* [Directive]:
Please render the items from the line containing "family: Lamiaceae" through the line containing "collectors: ex herb. Herbert Goddard" as a two-column CSV with the headers field and value. Give one row per item, with its text under field and its answer under value, each in its own quoted field and with any line breaks replaced by spaces.

--- --- ---

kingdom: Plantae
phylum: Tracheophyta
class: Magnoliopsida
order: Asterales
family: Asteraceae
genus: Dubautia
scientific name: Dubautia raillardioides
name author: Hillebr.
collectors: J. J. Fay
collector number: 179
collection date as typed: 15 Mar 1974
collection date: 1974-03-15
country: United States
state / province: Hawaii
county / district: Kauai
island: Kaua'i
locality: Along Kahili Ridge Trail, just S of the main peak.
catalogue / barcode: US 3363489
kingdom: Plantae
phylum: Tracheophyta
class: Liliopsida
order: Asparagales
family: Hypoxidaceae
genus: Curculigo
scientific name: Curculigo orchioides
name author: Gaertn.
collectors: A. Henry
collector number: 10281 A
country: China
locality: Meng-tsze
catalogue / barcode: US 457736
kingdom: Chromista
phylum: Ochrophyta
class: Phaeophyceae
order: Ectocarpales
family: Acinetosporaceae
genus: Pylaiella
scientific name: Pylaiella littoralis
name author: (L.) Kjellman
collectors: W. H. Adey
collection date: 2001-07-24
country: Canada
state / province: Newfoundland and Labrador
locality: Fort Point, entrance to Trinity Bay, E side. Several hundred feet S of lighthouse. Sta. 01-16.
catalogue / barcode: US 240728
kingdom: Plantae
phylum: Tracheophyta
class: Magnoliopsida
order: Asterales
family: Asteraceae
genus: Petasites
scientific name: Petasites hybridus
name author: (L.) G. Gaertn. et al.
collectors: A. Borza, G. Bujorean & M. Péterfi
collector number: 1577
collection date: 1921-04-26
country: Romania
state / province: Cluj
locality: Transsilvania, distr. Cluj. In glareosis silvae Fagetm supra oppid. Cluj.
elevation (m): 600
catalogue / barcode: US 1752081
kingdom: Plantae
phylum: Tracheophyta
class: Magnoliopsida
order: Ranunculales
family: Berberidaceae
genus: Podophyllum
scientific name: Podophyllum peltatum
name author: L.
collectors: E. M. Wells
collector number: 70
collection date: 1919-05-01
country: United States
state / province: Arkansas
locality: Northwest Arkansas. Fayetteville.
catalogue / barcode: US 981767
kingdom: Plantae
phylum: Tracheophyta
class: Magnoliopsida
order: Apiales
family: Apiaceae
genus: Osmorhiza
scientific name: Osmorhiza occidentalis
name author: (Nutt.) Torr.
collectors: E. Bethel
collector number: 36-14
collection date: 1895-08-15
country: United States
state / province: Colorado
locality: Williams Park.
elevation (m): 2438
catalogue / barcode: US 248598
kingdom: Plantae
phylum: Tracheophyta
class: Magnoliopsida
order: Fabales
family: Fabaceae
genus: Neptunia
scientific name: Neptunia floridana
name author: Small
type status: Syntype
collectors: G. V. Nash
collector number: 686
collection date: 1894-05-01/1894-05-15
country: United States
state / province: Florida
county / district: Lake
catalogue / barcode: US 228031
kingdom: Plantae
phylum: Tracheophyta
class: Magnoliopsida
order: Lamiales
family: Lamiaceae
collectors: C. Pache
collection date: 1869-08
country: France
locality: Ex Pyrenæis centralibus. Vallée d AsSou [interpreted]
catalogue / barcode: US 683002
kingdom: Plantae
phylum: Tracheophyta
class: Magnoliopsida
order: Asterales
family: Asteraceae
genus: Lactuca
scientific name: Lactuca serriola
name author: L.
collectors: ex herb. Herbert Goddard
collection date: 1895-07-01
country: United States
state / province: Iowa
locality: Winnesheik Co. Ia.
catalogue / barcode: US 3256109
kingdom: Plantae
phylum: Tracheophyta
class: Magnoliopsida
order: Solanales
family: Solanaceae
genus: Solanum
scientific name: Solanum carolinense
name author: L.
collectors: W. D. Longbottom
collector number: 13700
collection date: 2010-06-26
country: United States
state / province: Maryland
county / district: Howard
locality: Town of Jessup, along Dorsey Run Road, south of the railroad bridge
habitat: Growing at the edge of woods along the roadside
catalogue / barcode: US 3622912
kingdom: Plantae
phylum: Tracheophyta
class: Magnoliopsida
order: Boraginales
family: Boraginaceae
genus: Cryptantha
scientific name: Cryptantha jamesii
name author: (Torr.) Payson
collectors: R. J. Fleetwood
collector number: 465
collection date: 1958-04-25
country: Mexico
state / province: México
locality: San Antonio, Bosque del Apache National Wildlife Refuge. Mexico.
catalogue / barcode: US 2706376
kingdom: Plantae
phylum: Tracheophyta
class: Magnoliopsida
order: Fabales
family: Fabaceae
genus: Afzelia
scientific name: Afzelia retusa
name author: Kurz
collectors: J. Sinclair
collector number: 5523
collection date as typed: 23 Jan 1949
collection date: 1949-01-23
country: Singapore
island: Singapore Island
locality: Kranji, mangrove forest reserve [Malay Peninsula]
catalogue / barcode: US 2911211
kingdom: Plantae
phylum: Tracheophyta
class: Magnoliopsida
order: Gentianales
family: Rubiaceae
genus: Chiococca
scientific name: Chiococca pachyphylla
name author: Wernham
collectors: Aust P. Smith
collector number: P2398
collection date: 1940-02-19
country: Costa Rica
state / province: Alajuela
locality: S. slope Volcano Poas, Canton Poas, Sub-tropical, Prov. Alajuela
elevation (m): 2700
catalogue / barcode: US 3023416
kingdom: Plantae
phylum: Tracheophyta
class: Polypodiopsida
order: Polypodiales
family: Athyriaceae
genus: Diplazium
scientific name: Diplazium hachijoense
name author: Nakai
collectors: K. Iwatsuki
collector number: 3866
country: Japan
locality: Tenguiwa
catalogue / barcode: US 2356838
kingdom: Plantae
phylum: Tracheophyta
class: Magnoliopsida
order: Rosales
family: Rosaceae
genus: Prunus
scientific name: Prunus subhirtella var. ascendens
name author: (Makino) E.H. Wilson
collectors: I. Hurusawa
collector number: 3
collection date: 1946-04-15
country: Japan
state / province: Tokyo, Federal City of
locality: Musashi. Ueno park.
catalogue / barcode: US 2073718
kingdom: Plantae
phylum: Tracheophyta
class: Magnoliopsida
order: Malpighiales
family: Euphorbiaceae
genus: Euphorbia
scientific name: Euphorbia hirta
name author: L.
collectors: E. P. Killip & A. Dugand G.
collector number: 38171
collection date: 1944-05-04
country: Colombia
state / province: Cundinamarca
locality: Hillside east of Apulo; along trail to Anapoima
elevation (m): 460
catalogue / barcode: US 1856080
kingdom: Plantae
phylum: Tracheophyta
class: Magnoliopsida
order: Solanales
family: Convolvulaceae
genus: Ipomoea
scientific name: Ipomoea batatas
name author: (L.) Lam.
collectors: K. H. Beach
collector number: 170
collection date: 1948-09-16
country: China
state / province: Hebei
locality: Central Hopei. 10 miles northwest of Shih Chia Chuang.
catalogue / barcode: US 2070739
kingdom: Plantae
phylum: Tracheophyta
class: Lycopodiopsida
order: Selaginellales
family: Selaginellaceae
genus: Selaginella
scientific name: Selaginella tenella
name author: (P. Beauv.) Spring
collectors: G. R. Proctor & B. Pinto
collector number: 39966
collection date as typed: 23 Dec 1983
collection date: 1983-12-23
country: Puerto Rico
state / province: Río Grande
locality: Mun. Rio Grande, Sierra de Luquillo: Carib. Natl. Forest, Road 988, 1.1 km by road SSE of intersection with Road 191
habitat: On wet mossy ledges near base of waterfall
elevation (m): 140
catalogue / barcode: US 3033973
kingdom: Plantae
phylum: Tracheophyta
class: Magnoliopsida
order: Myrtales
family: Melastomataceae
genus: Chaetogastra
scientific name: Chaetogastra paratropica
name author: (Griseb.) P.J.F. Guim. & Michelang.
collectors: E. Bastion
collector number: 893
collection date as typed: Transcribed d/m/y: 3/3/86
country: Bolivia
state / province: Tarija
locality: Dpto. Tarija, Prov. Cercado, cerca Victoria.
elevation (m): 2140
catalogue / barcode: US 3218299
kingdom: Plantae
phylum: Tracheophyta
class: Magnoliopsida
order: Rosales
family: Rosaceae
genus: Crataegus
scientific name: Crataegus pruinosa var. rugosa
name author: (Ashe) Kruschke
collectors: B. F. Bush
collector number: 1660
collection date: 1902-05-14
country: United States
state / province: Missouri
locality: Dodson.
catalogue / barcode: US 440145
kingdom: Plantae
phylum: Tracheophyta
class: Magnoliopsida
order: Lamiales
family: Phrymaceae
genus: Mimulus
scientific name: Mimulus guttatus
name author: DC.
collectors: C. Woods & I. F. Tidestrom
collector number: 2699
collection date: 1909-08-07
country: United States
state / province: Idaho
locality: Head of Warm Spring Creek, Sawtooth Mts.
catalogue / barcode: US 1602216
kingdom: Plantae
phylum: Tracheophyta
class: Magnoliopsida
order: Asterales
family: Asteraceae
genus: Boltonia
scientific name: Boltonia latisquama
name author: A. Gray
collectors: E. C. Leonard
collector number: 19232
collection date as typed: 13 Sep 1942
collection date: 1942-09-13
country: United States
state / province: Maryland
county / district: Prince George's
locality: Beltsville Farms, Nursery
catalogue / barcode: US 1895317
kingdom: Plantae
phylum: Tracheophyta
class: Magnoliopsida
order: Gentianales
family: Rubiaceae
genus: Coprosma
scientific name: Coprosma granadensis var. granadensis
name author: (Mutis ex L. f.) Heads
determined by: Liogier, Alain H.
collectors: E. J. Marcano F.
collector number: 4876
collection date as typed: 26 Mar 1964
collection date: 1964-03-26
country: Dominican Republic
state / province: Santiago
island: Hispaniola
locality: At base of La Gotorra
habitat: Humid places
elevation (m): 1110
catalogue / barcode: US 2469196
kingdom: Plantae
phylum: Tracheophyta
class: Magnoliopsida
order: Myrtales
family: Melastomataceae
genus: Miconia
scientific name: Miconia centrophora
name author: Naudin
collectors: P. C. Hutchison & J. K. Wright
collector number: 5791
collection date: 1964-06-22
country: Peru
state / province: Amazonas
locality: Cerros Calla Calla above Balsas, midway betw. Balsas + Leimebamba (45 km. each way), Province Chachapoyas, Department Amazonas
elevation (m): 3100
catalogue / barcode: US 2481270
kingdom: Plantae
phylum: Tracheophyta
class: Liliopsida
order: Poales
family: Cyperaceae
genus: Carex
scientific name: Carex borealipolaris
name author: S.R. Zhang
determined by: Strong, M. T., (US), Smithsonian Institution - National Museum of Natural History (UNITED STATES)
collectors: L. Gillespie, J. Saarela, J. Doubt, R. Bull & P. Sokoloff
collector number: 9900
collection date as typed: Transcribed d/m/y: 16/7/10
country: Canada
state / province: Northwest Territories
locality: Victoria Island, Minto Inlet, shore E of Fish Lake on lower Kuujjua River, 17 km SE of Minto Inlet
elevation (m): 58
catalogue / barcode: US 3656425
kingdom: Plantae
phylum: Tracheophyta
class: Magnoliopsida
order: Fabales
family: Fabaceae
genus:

--- --- ---

* [Solution to the exercise]:
field,value
"family:","Lamiaceae"
"collectors:","C. Pache"
"collection date:","1869-08"
"country:","France"
"locality:","Ex Pyrenæis centralibus. Vallée d AsSou [interpreted]"
"catalogue / barcode:","US 683002"
"kingdom:","Plantae"
"phylum:","Tracheophyta"
"class:","Magnoliopsida"
"order:","Asterales"
"family:","Asteraceae"
"genus:","Lactuca"
"scientific name:","Lactuca serriola"
"name author:","L."
"collectors:","ex herb. Herbert Goddard"